- AIM OF THE TASK
Below are records to give again exactly; omit each image they contain.

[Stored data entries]
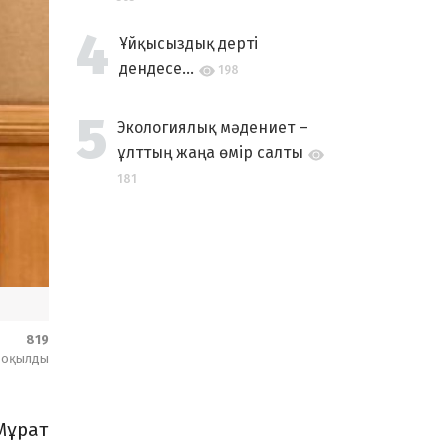
Ұйқысыздық дерті
дендесе...
198
Экологиялық мәдениет –
ұлттың жаңа өмір салты
181
819
оқылды
Мұрат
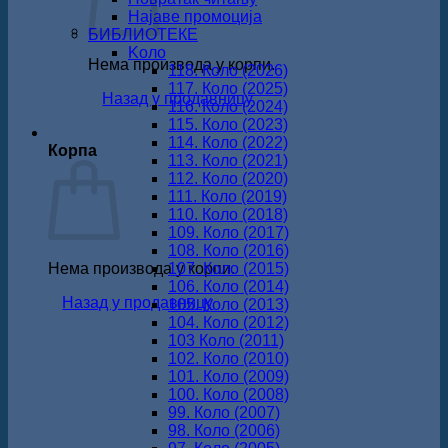
Најаве промоција
БИБЛИОТЕКЕ
Koло
Нема производа у корпи.
118. Коло (2026)
117. Коло (2025)
Назад у продавницу
116. Коло (2024)
115. Коло (2023)
114. Коло (2022)
Корпа
113. Коло (2021)
112. Коло (2020)
111. Коло (2019)
110. Коло (2018)
109. Коло (2017)
108. Коло (2016)
Нема производа у корпи.
107. Коло (2015)
106. Коло (2014)
Назад у продавницу
105. Коло (2013)
104. Коло (2012)
103 Коло (2011)
102. Коло (2010)
101. Коло (2009)
100. Коло (2008)
99. Коло (2007)
98. Коло (2006)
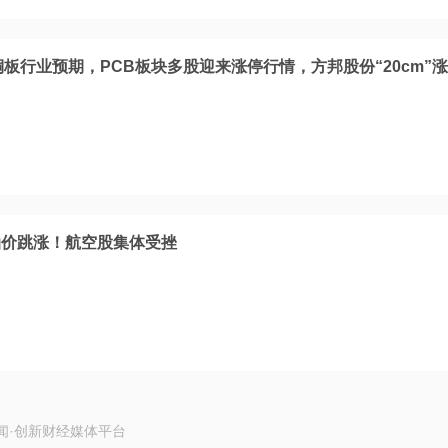
板行业预期，PCB板块多股迎来涨停行情，方邦股份“20cm”涨
油价跳涨！航空股集体受挫
闻·创新财经媒体平台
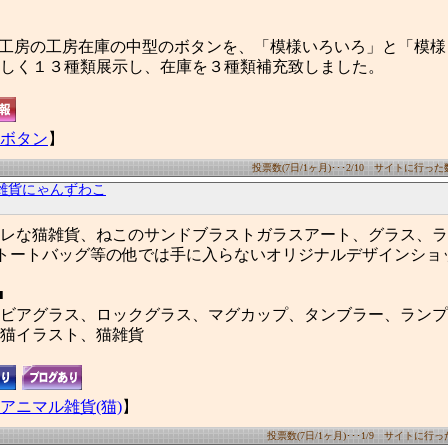
botony工房の工房在庫の中型のボタンを、「模様いろいろ」と「模
しく１３種類展示し、在庫を３種類補充致しました。
ボタン
】
投票数(7日/1ヶ月)･･･2/10 サイトに行った数(7
雑貨にゃんずわこ
レな猫雑貨、ねこのサンドブラストガラスアート、グラス、ラ
トートバッグ等の他では手に入らないオリジナルデザインショ
■
ビアグラス、ロックグラス、マグカップ、タンブラー、ランプ
猫イラスト、猫雑貨
アニマル雑貨(猫)
】
投票数(7日/1ヶ月)･･･1/9 サイトに行った数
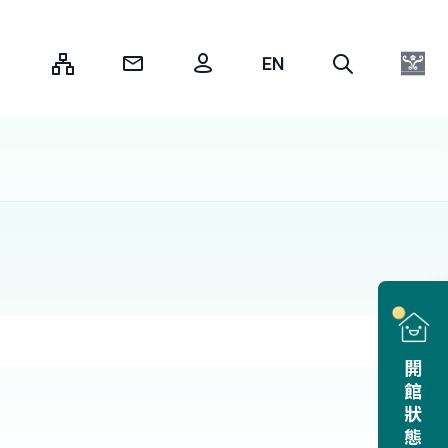
:::
開館狀態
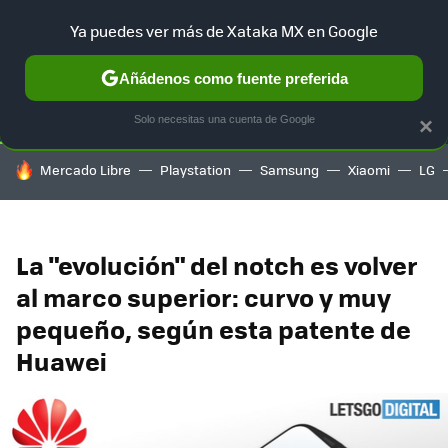
Ya puedes ver más de Xataka MX en Google
SELECCIÓN
GAMING
HOME
AUTO
TERRITORIO SAM
Añádenos como fuente preferida
Solo necesitas una cuenta de Google
×
HOY SE HABLA DE
Mercado Libre
Playstation
Samsung
Xiaomi
LG
La "evolución" del notch es volver
al marco superior: curvo y muy
pequeño, según esta patente de
Huawei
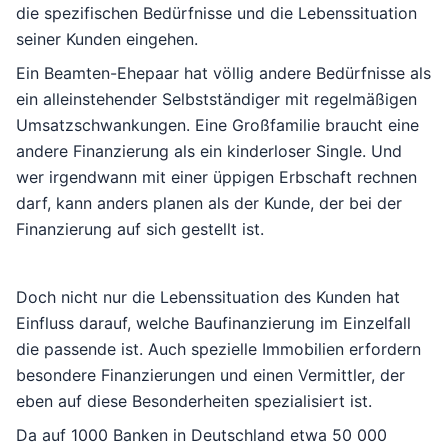
die spezifischen Bedürfnisse und die Lebenssituation
seiner Kunden eingehen.
Ein Beamten-Ehepaar hat völlig andere Bedürfnisse als
ein alleinstehender Selbstständiger mit regelmäßigen
Umsatzschwankungen. Eine Großfamilie braucht eine
andere Finanzierung als ein kinderloser Single. Und
wer irgendwann mit einer üppigen Erbschaft rechnen
darf, kann anders planen als der Kunde, der bei der
Finanzierung auf sich gestellt ist.
Doch nicht nur die Lebenssituation des Kunden hat
Einfluss darauf, welche Baufinanzierung im Einzelfall
die passende ist. Auch spezielle Immobilien erfordern
besondere Finanzierungen und einen Vermittler, der
eben auf diese Besonderheiten spezialisiert ist.
Da auf 1000 Banken in Deutschland etwa 50 000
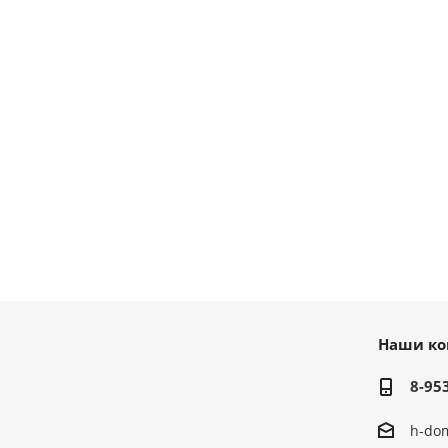
Наши ко
8-95
h-do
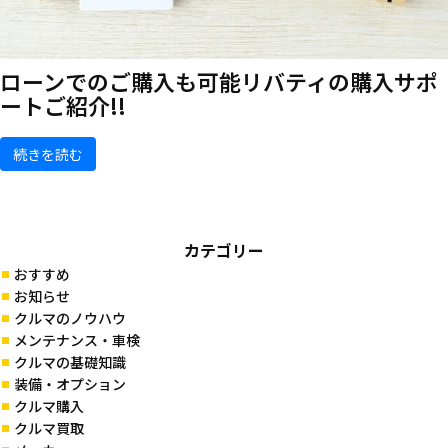
ローンでのご購入も可能
リバティの購入サポ
ートご紹介!!
続きを読む
カテゴリー
おすすめ
お知らせ
クルマのノウハウ
メンテナンス・車検
クルマの基礎知識
装備・オプション
クルマ購入
クルマ買取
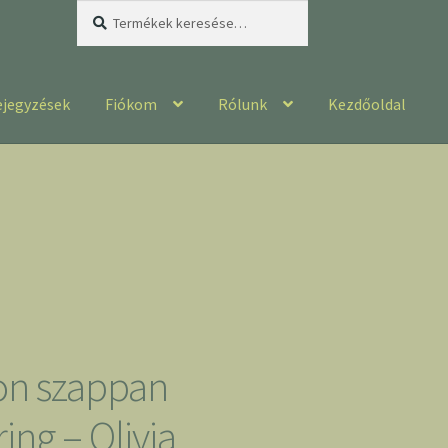
Keresés
Keresés
a
következőre:
ejegyzések
Fiókom
Rólunk
Kezdőoldal
n szappan
ing – Olivia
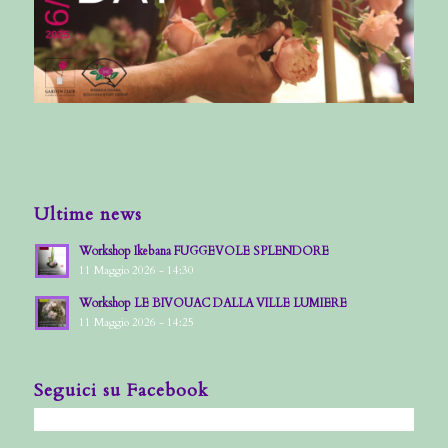
Ultime news
Workshop Ikebana FUGGEVOLE SPLENDORE
11 Maggio 2026 - 14:30
Workshop LE BIVOUAC DALLA VILLE LUMIERE
11 Maggio 2026 - 14:25
Seguici su Facebook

- RESULT BELOW
Ұйқысыздық дерті
дендесе...
198
Экологиялық мәдениет –
ұлттың жаңа өмір салты
181
819
оқылды
Мұрат
Најаве промоција
БИБЛИОТЕКЕ
Koло
Нема производа у корпи.
118. Коло (2026)
117. Коло (2025)
Назад у продавницу
116. Коло (2024)
115. Коло (2023)
114. Коло (2022)
Корпа
113. Коло (2021)
112. Коло (2020)
111. Коло (2019)
110. Коло (2018)
109. Коло (2017)
108. Коло (2016)
Нема производа у корпи.
107. Коло (2015)
106. Коло (2014)
Назад у продавницу
105. Коло (2013)
104. Коло (2012)
103 Коло (2011)
102. Коло (2010)
101. Коло (2009)
100. Коло (2008)
99. Коло (2007)
98. Коло (2006)
板行业预期，PCB板块多股迎来涨停行情，方邦股份“20cm”涨
油价跳涨！航空股集体受挫
闻·创新财经媒体平台
botony工房の工房在庫の中型のボタンを、「模様いろいろ」と「模
しく１３種類展示し、在庫を３種類補充致しました。
ボタン
】
投票数(7日/1ヶ月)･･･2/10 サイトに行った数(7
雑貨にゃんずわこ
レな猫雑貨、ねこのサンドブラストガラスアート、グラス、ラ
トートバッグ等の他では手に入らないオリジナルデザインショ
■
ビアグラス、ロックグラス、マグカップ、タンブラー、ランプ
猫イラスト、猫雑貨
アニマル雑貨(猫)
】
投票数(7日/1ヶ月)･･･1/9 サイトに行った数
:::
開館狀態
Ya puedes ver más de Xataka MX en Google
SELECCIÓN
GAMING
HOME
AUTO
TERRITORIO SAM
Añádenos como fuente preferida
Solo necesitas una cuenta de Google
×
HOY SE HABLA DE
Mercado Libre
Playstation
Samsung
Xiaomi
LG
La "evolución" del notch es volver
al marco superior: curvo y muy
pequeño, según esta patente de
Huawei
die spezifischen Bedürfnisse und die Lebenssituation
seiner Kunden eingehen.
Ein Beamten-Ehepaar hat völlig andere Bedürfnisse als
ein alleinstehender Selbstständiger mit regelmäßigen
Umsatzschwankungen. Eine Großfamilie braucht eine
andere Finanzierung als ein kinderloser Single. Und
wer irgendwann mit einer üppigen Erbschaft rechnen
darf, kann anders planen als der Kunde, der bei der
Finanzierung auf sich gestellt ist.
Doch nicht nur die Lebenssituation des Kunden hat
Einfluss darauf, welche Baufinanzierung im Einzelfall
die passende ist. Auch spezielle Immobilien erfordern
besondere Finanzierungen und einen Vermittler, der
eben auf diese Besonderheiten spezialisiert ist.
Da auf 1000 Banken in Deutschland etwa 50 000
Наши ко
8-95
h-do
ローンでのご購入も可能
リバティの購入サポ
ートご紹介!!
続きを読む
カテゴリー
おすすめ
お知らせ
クルマのノウハウ
メンテナンス・車検
クルマの基礎知識
装備・オプション
クルマ購入
クルマ買取
Keresés
Keresés
a
következőre:
ejegyzések
Fiókom
Rólunk
Kezdőoldal
n szappan
ing – Olivia
Ultime news
Workshop Ikebana FUGGEVOLE SPLENDORE
11 Maggio 2026 - 14:30
Workshop LE BIVOUAC DALLA VILLE LUMIERE
11 Maggio 2026 - 14:25
Seguici su Facebook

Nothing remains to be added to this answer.